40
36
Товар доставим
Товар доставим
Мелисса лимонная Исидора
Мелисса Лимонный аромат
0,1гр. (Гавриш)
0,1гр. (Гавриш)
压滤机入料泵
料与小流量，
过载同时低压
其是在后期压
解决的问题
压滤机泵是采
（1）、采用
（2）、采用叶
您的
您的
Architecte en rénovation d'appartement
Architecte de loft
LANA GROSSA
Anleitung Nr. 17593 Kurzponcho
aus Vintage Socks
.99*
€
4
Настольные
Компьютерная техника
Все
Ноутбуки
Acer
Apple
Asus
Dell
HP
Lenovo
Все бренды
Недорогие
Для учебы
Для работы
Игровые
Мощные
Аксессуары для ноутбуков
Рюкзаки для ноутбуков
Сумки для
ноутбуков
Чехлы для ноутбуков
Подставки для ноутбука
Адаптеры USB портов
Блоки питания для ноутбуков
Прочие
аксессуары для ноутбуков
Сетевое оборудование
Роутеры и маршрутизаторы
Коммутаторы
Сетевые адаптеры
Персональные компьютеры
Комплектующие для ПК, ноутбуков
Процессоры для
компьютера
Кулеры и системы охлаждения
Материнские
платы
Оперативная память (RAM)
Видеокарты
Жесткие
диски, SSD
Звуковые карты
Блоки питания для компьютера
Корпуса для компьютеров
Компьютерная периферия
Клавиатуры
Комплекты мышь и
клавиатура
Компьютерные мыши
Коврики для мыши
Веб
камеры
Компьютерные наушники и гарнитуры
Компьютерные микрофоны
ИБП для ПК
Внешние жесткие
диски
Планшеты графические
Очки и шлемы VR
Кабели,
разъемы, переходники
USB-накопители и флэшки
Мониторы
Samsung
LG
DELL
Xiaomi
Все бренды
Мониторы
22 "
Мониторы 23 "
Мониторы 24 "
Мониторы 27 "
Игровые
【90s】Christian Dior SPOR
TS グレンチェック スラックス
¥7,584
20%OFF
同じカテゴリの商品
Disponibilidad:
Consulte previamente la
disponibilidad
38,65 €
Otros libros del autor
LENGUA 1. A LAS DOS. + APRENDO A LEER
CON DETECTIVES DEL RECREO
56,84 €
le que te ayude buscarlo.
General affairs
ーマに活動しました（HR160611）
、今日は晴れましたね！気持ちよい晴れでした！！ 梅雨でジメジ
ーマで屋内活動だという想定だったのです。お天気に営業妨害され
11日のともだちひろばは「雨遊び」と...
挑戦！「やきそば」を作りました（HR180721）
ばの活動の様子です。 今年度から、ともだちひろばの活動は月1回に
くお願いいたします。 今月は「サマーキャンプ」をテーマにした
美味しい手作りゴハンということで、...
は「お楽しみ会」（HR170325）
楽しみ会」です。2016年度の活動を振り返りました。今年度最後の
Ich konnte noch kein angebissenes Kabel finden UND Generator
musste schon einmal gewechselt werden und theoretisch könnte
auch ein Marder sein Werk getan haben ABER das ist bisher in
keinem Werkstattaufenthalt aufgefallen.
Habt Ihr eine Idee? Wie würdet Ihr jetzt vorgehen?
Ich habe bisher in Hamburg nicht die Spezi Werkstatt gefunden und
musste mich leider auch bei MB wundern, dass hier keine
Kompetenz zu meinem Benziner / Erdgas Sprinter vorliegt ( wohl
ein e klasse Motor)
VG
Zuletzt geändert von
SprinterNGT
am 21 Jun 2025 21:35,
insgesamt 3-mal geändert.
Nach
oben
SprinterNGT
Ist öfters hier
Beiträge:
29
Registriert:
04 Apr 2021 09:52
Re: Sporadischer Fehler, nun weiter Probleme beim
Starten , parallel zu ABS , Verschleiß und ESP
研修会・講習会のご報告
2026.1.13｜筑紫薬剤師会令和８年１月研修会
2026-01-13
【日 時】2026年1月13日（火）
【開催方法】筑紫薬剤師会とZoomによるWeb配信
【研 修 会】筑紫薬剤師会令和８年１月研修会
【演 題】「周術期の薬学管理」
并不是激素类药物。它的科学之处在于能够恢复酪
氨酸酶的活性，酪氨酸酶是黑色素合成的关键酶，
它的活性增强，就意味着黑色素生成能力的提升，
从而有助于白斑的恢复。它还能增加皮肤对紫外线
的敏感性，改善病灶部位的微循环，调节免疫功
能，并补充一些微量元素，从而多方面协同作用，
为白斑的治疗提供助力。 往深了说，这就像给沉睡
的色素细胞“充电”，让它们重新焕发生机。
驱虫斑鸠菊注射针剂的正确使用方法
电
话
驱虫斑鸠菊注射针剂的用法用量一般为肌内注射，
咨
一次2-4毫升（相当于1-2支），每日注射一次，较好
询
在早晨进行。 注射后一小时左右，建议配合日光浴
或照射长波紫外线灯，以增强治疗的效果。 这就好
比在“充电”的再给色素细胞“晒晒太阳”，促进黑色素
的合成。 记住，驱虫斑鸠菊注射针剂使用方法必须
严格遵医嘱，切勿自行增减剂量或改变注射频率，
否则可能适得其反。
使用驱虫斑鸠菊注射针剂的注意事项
_____
WHAT NEEDS TO BE DONE: Nothing in the material may be left out; write it all out verbatim.

COMPLETED TASK:
40
36
Товар доставим
Товар доставим
Мелисса лимонная Исидора
Мелисса Лимонный аромат
0,1гр. (Гавриш)
0,1гр. (Гавриш)
压滤机入料泵
料与小流量，
过载同时低压
其是在后期压
解决的问题
压滤机泵是采
（1）、采用
（2）、采用叶
您的
您的
Architecte en rénovation d'appartement
Architecte de loft
LANA GROSSA
Anleitung Nr. 17593 Kurzponcho
aus Vintage Socks
.99*
€
4
Настольные
Компьютерная техника
Все
Ноутбуки
Acer
Apple
Asus
Dell
HP
Lenovo
Все бренды
Недорогие
Для учебы
Для работы
Игровые
Мощные
Аксессуары для ноутбуков
Рюкзаки для ноутбуков
Сумки для
ноутбуков
Чехлы для ноутбуков
Подставки для ноутбука
Адаптеры USB портов
Блоки питания для ноутбуков
Прочие
аксессуары для ноутбуков
Сетевое оборудование
Роутеры и маршрутизаторы
Коммутаторы
Сетевые адаптеры
Персональные компьютеры
Комплектующие для ПК, ноутбуков
Процессоры для
компьютера
Кулеры и системы охлаждения
Материнские
платы
Оперативная память (RAM)
Видеокарты
Жесткие
диски, SSD
Звуковые карты
Блоки питания для компьютера
Корпуса для компьютеров
Компьютерная периферия
Клавиатуры
Комплекты мышь и
клавиатура
Компьютерные мыши
Коврики для мыши
Веб
камеры
Компьютерные наушники и гарнитуры
Компьютерные микрофоны
ИБП для ПК
Внешние жесткие
диски
Планшеты графические
Очки и шлемы VR
Кабели,
разъемы, переходники
USB-накопители и флэшки
Мониторы
Samsung
LG
DELL
Xiaomi
Все бренды
Мониторы
22 "
Мониторы 23 "
Мониторы 24 "
Мониторы 27 "
Игровые
【90s】Christian Dior SPOR
TS グレンチェック スラックス
¥7,584
20%OFF
同じカテゴリの商品
Disponibilidad:
Consulte previamente la
disponibilidad
38,65 €
Otros libros del autor
LENGUA 1. A LAS DOS. + APRENDO A LEER
CON DETECTIVES DEL RECREO
56,84 €
le que te ayude buscarlo.
General affairs
ーマに活動しました（HR160611）
、今日は晴れましたね！気持ちよい晴れでした！！ 梅雨でジメジ
ーマで屋内活動だという想定だったのです。お天気に営業妨害され
11日のともだちひろばは「雨遊び」と...
挑戦！「やきそば」を作りました（HR180721）
ばの活動の様子です。 今年度から、ともだちひろばの活動は月1回に
くお願いいたします。 今月は「サマーキャンプ」をテーマにした
美味しい手作りゴハンということで、...
は「お楽しみ会」（HR170325）
楽しみ会」です。2016年度の活動を振り返りました。今年度最後の
Ich konnte noch kein angebissenes Kabel finden UND Generator
musste schon einmal gewechselt werden und theoretisch könnte
auch ein Marder sein Werk getan haben ABER das ist bisher in
keinem Werkstattaufenthalt aufgefallen.
Habt Ihr eine Idee? Wie würdet Ihr jetzt vorgehen?
Ich habe bisher in Hamburg nicht die Spezi Werkstatt gefunden und
musste mich leider auch bei MB wundern, dass hier keine
Kompetenz zu meinem Benziner / Erdgas Sprinter vorliegt ( wohl
ein e klasse Motor)
VG
Zuletzt geändert von
SprinterNGT
am 21 Jun 2025 21:35,
insgesamt 3-mal geändert.
Nach
oben
SprinterNGT
Ist öfters hier
Beiträge:
29
Registriert:
04 Apr 2021 09:52
Re: Sporadischer Fehler, nun weiter Probleme beim
Starten , parallel zu ABS , Verschleiß und ESP
研修会・講習会のご報告
2026.1.13｜筑紫薬剤師会令和８年１月研修会
2026-01-13
【日 時】2026年1月13日（火）
【開催方法】筑紫薬剤師会とZoomによるWeb配信
【研 修 会】筑紫薬剤師会令和８年１月研修会
【演 題】「周術期の薬学管理」
并不是激素类药物。它的科学之处在于能够恢复酪
氨酸酶的活性，酪氨酸酶是黑色素合成的关键酶，
它的活性增强，就意味着黑色素生成能力的提升，
从而有助于白斑的恢复。它还能增加皮肤对紫外线
的敏感性，改善病灶部位的微循环，调节免疫功
能，并补充一些微量元素，从而多方面协同作用，
为白斑的治疗提供助力。 往深了说，这就像给沉睡
的色素细胞“充电”，让它们重新焕发生机。
驱虫斑鸠菊注射针剂的正确使用方法
电
话
驱虫斑鸠菊注射针剂的用法用量一般为肌内注射，
咨
一次2-4毫升（相当于1-2支），每日注射一次，较好
询
在早晨进行。 注射后一小时左右，建议配合日光浴
或照射长波紫外线灯，以增强治疗的效果。 这就好
比在“充电”的再给色素细胞“晒晒太阳”，促进黑色素
的合成。 记住，驱虫斑鸠菊注射针剂使用方法必须
严格遵医嘱，切勿自行增减剂量或改变注射频率，
否则可能适得其反。
使用驱虫斑鸠菊注射针剂的注意事项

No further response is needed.